Saudis make their qahwa (Arabic word for coffee) by adding ground coffee beans to a pot and boiling it for ten minutes. After adding crushed cloves and cardamom, they boil it for five more minutes. Once the pot is off the heat, it should rest for five minutes until coffee grounds settle at the bottom. At that point, you can add rose water and saffron. Coffee is filtered into a serving pot or flask before serving and folks drink it from small demi-cups.
Yuanyang is a mix of coffee and milk tea, very popular in Hong Kong. It is made by mixing slowly simmered tea with condensed milk and coffee. The ratio of coffee and tea is up to you.
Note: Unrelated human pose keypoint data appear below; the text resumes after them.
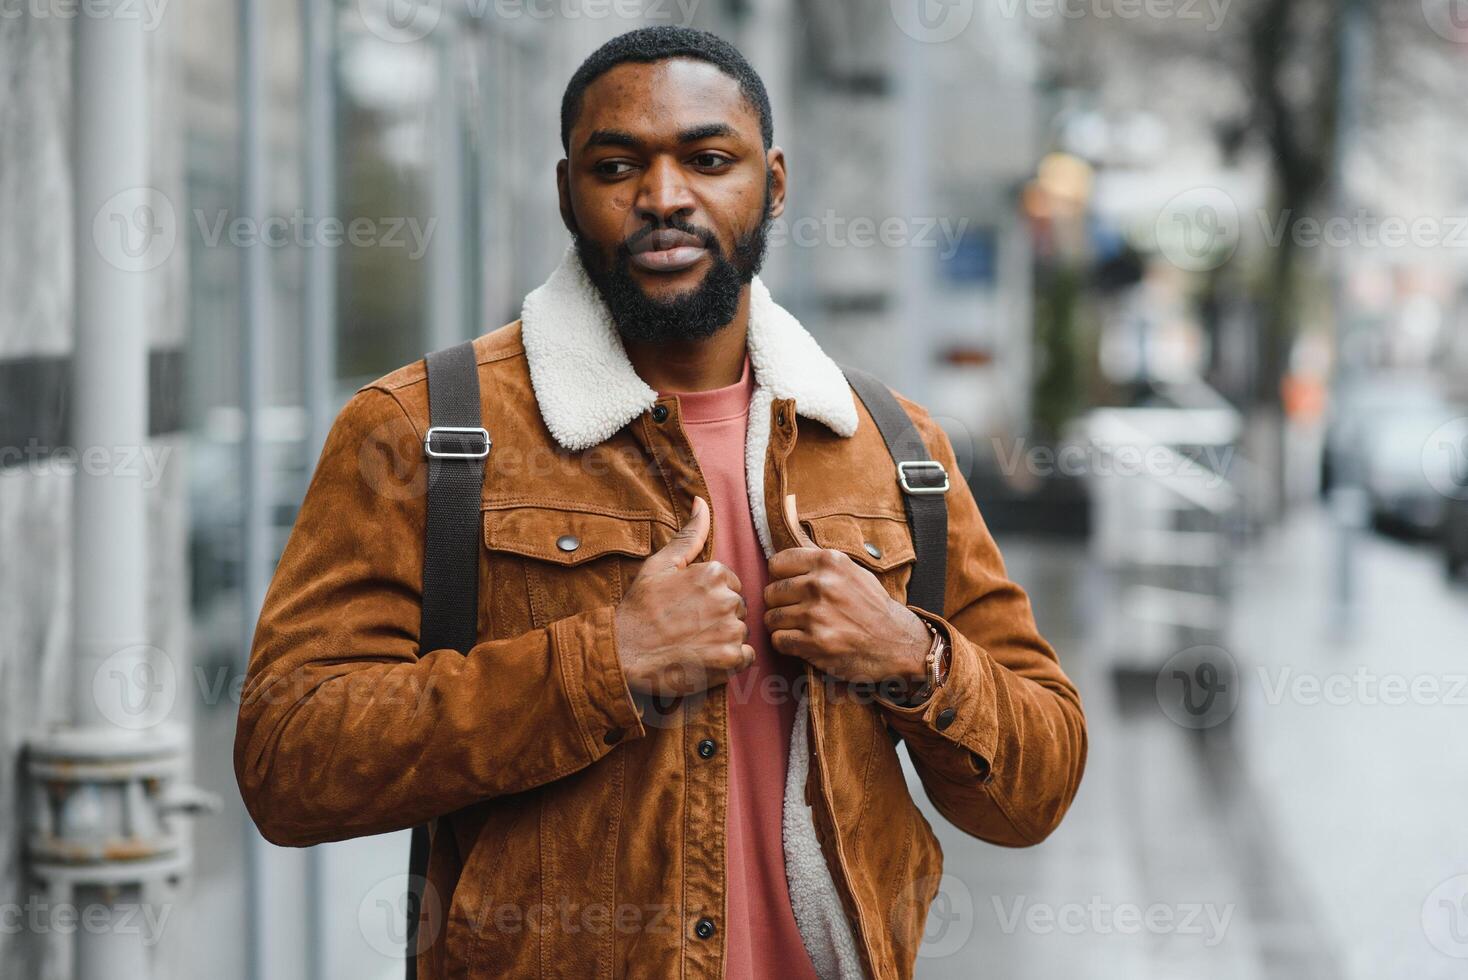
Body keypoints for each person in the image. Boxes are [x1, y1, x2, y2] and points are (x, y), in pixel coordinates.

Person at [235, 26, 1086, 980]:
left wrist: (912, 658)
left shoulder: (891, 447)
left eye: (708, 159)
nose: (664, 197)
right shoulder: (423, 432)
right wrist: (602, 665)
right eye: (617, 166)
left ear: (772, 184)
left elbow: (1038, 786)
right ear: (568, 194)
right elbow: (288, 759)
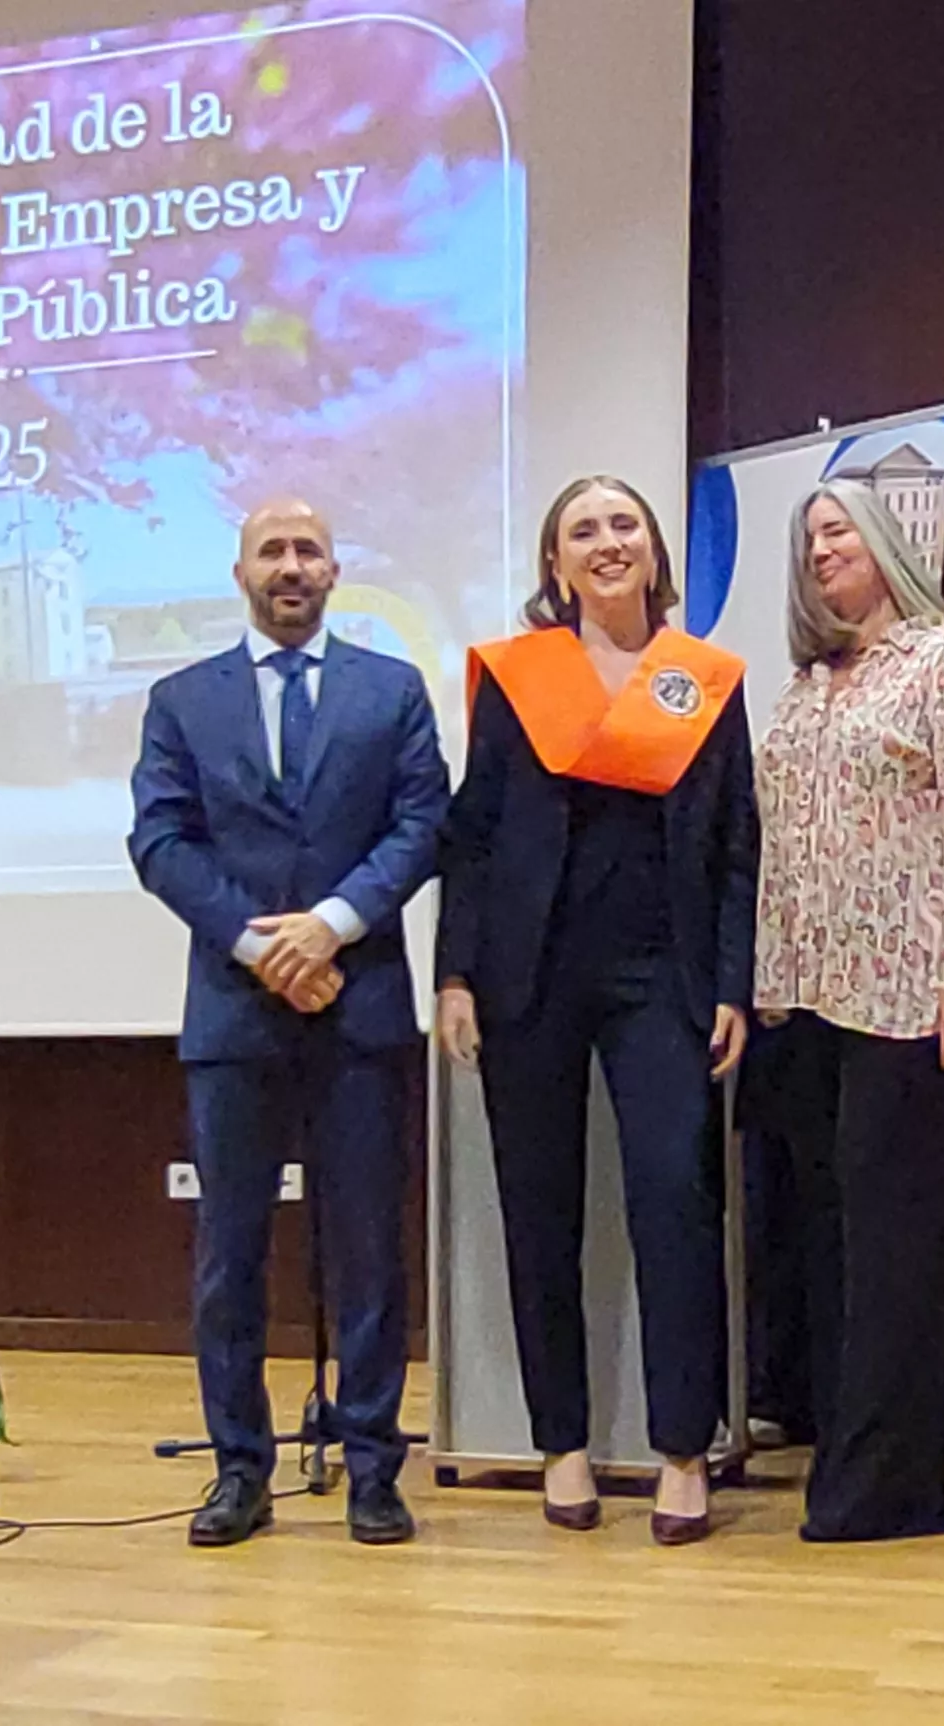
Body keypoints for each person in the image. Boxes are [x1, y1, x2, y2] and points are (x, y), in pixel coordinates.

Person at [437, 474, 757, 1545]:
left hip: (659, 983)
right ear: (555, 565)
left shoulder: (701, 682)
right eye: (583, 530)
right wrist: (453, 974)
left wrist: (728, 983)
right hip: (528, 978)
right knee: (539, 1210)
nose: (606, 541)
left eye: (624, 524)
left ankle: (679, 1450)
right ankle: (560, 1442)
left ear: (654, 554)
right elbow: (471, 837)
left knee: (673, 1200)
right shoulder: (516, 678)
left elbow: (734, 848)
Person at [129, 498, 450, 1548]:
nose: (291, 566)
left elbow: (418, 824)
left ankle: (371, 1465)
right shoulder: (180, 700)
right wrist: (258, 944)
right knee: (230, 1252)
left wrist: (328, 925)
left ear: (334, 570)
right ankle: (237, 1468)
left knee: (368, 1247)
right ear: (239, 572)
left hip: (357, 1007)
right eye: (272, 550)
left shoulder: (389, 690)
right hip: (233, 1009)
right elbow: (160, 840)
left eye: (307, 550)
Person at [753, 478, 944, 1542]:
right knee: (829, 1248)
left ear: (885, 546)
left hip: (915, 997)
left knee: (896, 1250)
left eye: (839, 531)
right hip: (808, 1002)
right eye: (807, 538)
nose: (821, 551)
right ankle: (843, 1463)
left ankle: (890, 1486)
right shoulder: (803, 685)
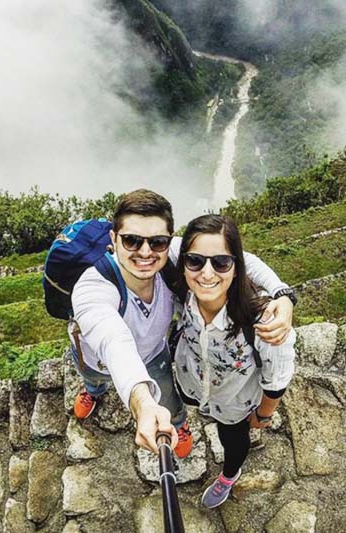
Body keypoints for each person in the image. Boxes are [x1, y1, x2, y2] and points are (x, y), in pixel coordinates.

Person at [69, 190, 295, 459]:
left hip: (154, 356)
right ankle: (93, 392)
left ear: (169, 241)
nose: (145, 252)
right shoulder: (91, 287)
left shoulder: (175, 257)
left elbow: (237, 258)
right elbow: (113, 341)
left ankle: (178, 425)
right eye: (131, 241)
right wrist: (142, 403)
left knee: (167, 398)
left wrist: (282, 294)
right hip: (96, 358)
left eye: (157, 242)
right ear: (113, 239)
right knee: (94, 379)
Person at [171, 214, 296, 508]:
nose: (207, 273)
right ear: (184, 262)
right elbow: (149, 243)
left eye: (221, 263)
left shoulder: (263, 320)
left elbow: (277, 379)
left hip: (234, 402)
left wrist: (263, 416)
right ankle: (183, 426)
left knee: (235, 441)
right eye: (195, 262)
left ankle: (229, 476)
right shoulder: (182, 286)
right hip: (190, 379)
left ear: (236, 267)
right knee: (184, 403)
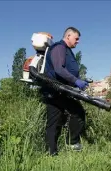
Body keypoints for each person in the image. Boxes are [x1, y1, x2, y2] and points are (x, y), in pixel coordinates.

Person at [40, 26, 89, 155]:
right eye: (76, 39)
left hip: (62, 91)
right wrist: (76, 81)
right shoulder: (59, 48)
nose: (77, 41)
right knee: (64, 118)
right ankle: (60, 148)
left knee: (69, 115)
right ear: (68, 36)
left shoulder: (66, 50)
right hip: (54, 91)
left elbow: (67, 70)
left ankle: (59, 148)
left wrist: (79, 80)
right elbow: (59, 69)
You can drink it hot or let it chill and drink it over ice.
Café Touba is spiced coffee gaining popularity in many countries around Senegal. It is made by roasting grains of selim or Guinea pepper. Grind roasted selim together with coffee grains into a coarse texture. Pour it into cold water and bring to boil. Simmer for about five minutes before pouring into a regular coffee maker.
Indonesian Kopi Joss looks like a perfectly normal coffee, normally brewed and sweetened with sugar, until at the very end you drop a piece of very hot coal into your coffee cup. Take the coal out in a few minutes once it is cooled.
Irish coffee stopped being Irish a long time ago and become everyone’s favourite alcoholic coffee beverage. It is made by pouring coffee into a tall glass, adding sugar, Irish whiskey and whipped cream.